(Written task)
Search the entries below for the word "cite" and copy every line where it appears.

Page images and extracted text
-- Opening Marker --

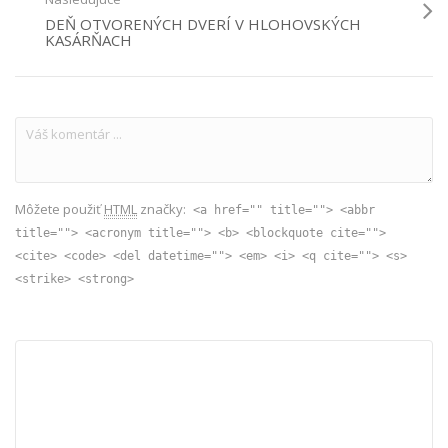
DEŇ OTVORENÝCH DVERÍ V HLOHOVSKÝCH
KASÁRŇACH
Môžete použiť
HTML
značky:
<a href="" title=""> <abbr
title=""> <acronym title=""> <b> <blockquote cite="">
<cite> <code> <del datetime=""> <em> <i> <q cite=""> <s>
<strike> <strong>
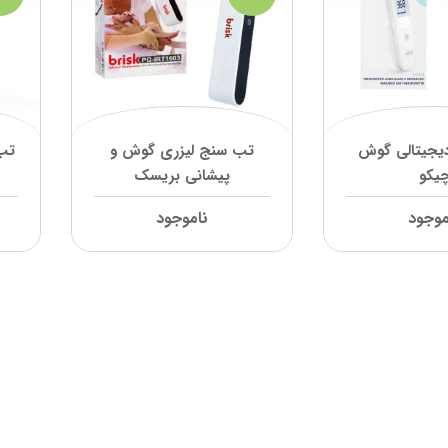
یجیتالی گوش
تب سنج لیزری گوش و
تب
یکو
پیشانی بریسک
موجود
ناموجود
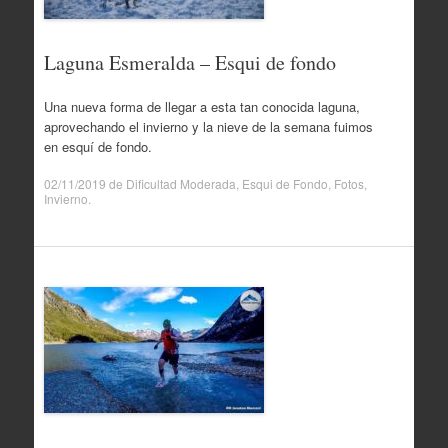
Laguna Esmeralda – Esqui de fondo
Una nueva forma de llegar a esta tan conocida laguna,
aprovechando el invierno y la nieve de la semana fuimos
en esquí de fondo.
02/11/2019
de
Dificultad Moderada
,
Esqui de Fondo
,
Fotos
,
Invierno
.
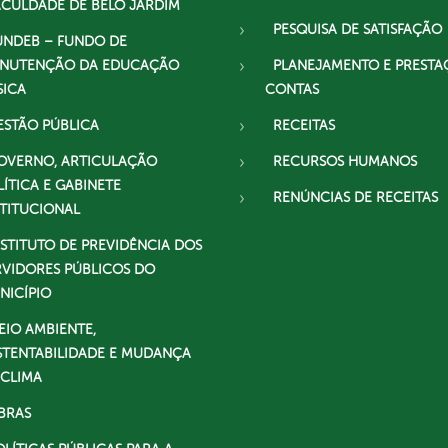
ACULDADE DE BELO JARDIM
PESQUISA DE SATISFAÇÃO
UNDEB – FUNDO DE
NUTENÇÃO DA EDUCAÇÃO
PLANEJAMENTO E PRESTA
SICA
CONTAS
ESTÃO PÚBLICA
RECEITAS
OVERNO, ARTICULAÇÃO
RECURSOS HUMANOS
LÍTICA E GABINETE
RENÚNCIAS DE RECEITAS
STITUCIONAL
NSTITUTO DE PREVIDÊNCIA DOS
RVIDORES PÚBLICOS DO
NICÍPIO
EIO AMBIENTE,
STENTABILIDADE E MUDANÇA
 CLIMA
BRAS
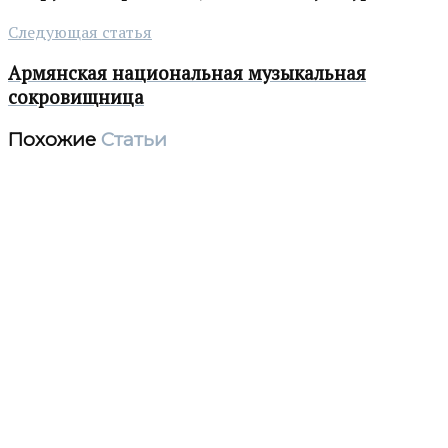
Следующая статья
Армянская национальная музыкальная
сокровищница
Похожие
Статьи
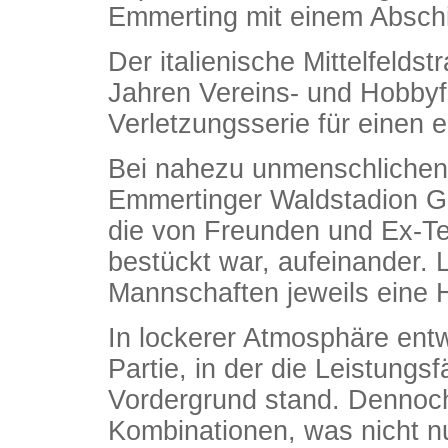
Emmerting mit einem Abschie
Der italienische Mittelfeldst
Jahren Vereins- und Hobbyf
Verletzungsserie für einen 
Bei nahezu unmenschlichen
Emmertinger Waldstadion Ga
die von Freunden und Ex-T
bestückt war, aufeinander. L
Mannschaften jeweils eine H
In lockerer Atmosphäre entw
Partie, in der die Leistungs
Vordergrund stand. Dennoch
Kombinationen, was nicht nu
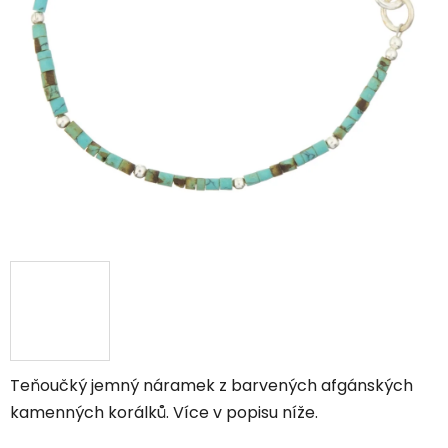
Teňoučký jemný náramek z barvených afgánských
kamenných korálků. Více v popisu níže.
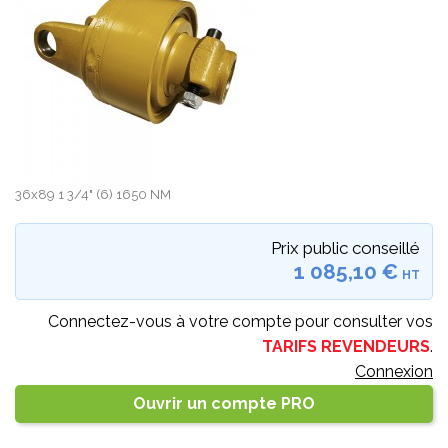
36x89 1 3/4" (6) 1650 NM
Prix public conseillé
1 085,10 €
HT
Connectez-vous à votre compte pour consulter vos
TARIFS REVENDEURS
.
Connexion
Ouvrir un compte PRO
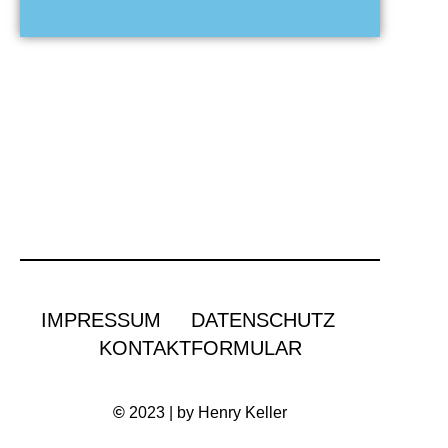
IMPRESSUM
DATENSCHUTZ
KONTAKTFORMULAR
©
2023 | by Henry Keller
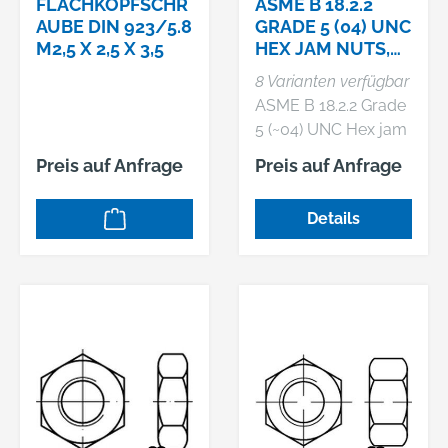
FLACHKOPFSCHR
ASME B 18.2.2
AUBE DIN 923/5.8
GRADE 5 (04) UNC
M2,5 X 2,5 X 3,5
HEX JAM NUTS,
NIEDRIGE
8 Varianten verfügbar
SECHSKANTMU.
ASME B 18.2.2 Grade
MIT UNC-GEWI
5 (~04) UNC Hex jam
nuts, Niedrige
Preis auf Anfrage
Preis auf Anfrage
Sechskantmu. mit
UNC-Gewinde
Details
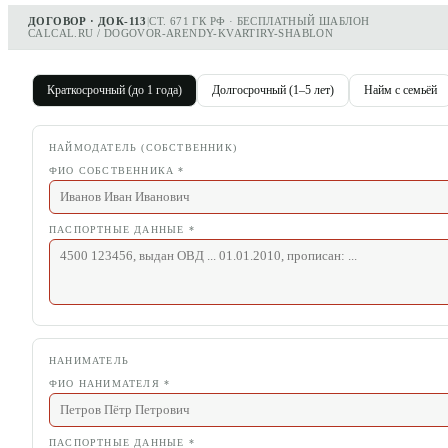
ДОГОВОР · ДОК-113
|
СТ. 671 ГК РФ · БЕСПЛАТНЫЙ ШАБЛОН
CALCAL.RU / DOGOVOR-ARENDY-KVARTIRY-SHABLON
Краткосрочный (до 1 года)
Долгосрочный (1–5 лет)
Найм с семьёй
НАЙМОДАТЕЛЬ (СОБСТВЕННИК)
ФИО СОБСТВЕННИКА
*
ПАСПОРТНЫЕ ДАННЫЕ
*
НАНИМАТЕЛЬ
ФИО НАНИМАТЕЛЯ
*
ПАСПОРТНЫЕ ДАННЫЕ
*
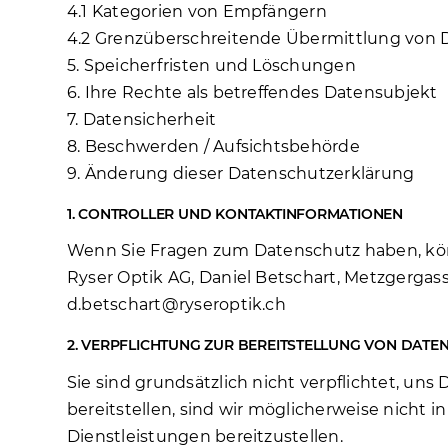
4.1 Kategorien von Empfängern
4.2 Grenzüberschreitende Übermittlung von 
5. Speicherfristen und Löschungen
6. Ihre Rechte als betreffendes Datensubjekt
7. Datensicherheit
8. Beschwerden / Aufsichtsbehörde
9. Änderung dieser Datenschutzerklärung
1. CONTROLLER UND KONTAKTINFORMATIONEN
Wenn Sie Fragen zum Datenschutz haben, kön
Ryser Optik AG, Daniel Betschart, Metzgergass
d.betschart@ryseroptik.ch
2. VERPFLICHTUNG ZUR BEREITSTELLUNG VON DATE
Sie sind grundsätzlich nicht verpflichtet, un
bereitstellen, sind wir möglicherweise nicht 
Dienstleistungen bereitzustellen.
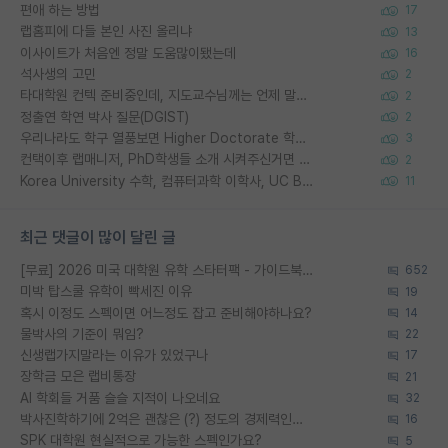
편애 하는 방법
17
랩홈피에 다들 본인 사진 올리냐
13
이사이트가 처음엔 정말 도움많이됐는데
16
석사생의 고민
2
타대학원 컨텍 준비중인데, 지도교수님께는 언제 말씀드려야 할까요?
2
정출연 학연 박사 질문(DGIST)
2
우리나라도 학구 열풍보면 Higher Doctorate 학위가 필요하다고 봅니다.
3
컨택이후 랩매니저, PhD학생들 소개 시켜주신거면 거의 컨펌에 가깝나요?
2
Korea University 수학, 컴퓨터과학 이학사, UC Berkeley 산업공학 대학원 공학박사가 되는 것은 쉽지 않겠죠?
11
최근 댓글이 많이 달린 글
[무료] 2026 미국 대학원 유학 스타터팩 - 가이드북 & 합격자 컨택메일 템플릿
652
미박 탑스쿨 유학이 빡세진 이유
19
혹시 이정도 스펙이면 어느정도 잡고 준비해야하나요?
14
물박사의 기준이 뭐임?
22
신생랩가지말라는 이유가 있었구나
17
장학금 모은 랩비통장
21
AI 학회들 거품 슬슬 지적이 나오네요
32
박사진학하기에 2억은 괜찮은 (?) 정도의 경제력인가요
16
SPK 대학원 현실적으로 가능한 스펙인가요?
5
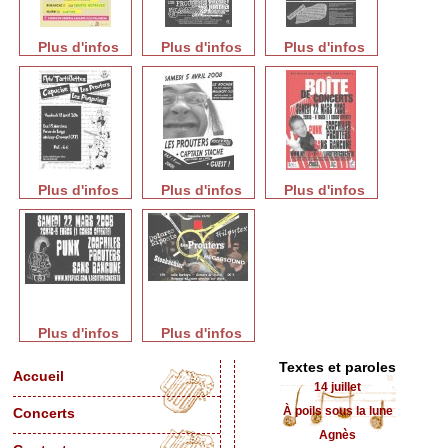
Plus d'infos
Plus d'infos
Plus d'infos
Plus d'infos
Plus d'infos
Plus d'infos
Plus d'infos
Plus d'infos
Textes et paroles
Accueil
14 juillet
À poils sous la lune
Concerts
Agnès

-- Closing Marker --

(Exercise output)
title=""> <acronym title=""> <b> <blockquote cite="">
<cite> <code> <del datetime=""> <em> <i> <q cite=""> <s>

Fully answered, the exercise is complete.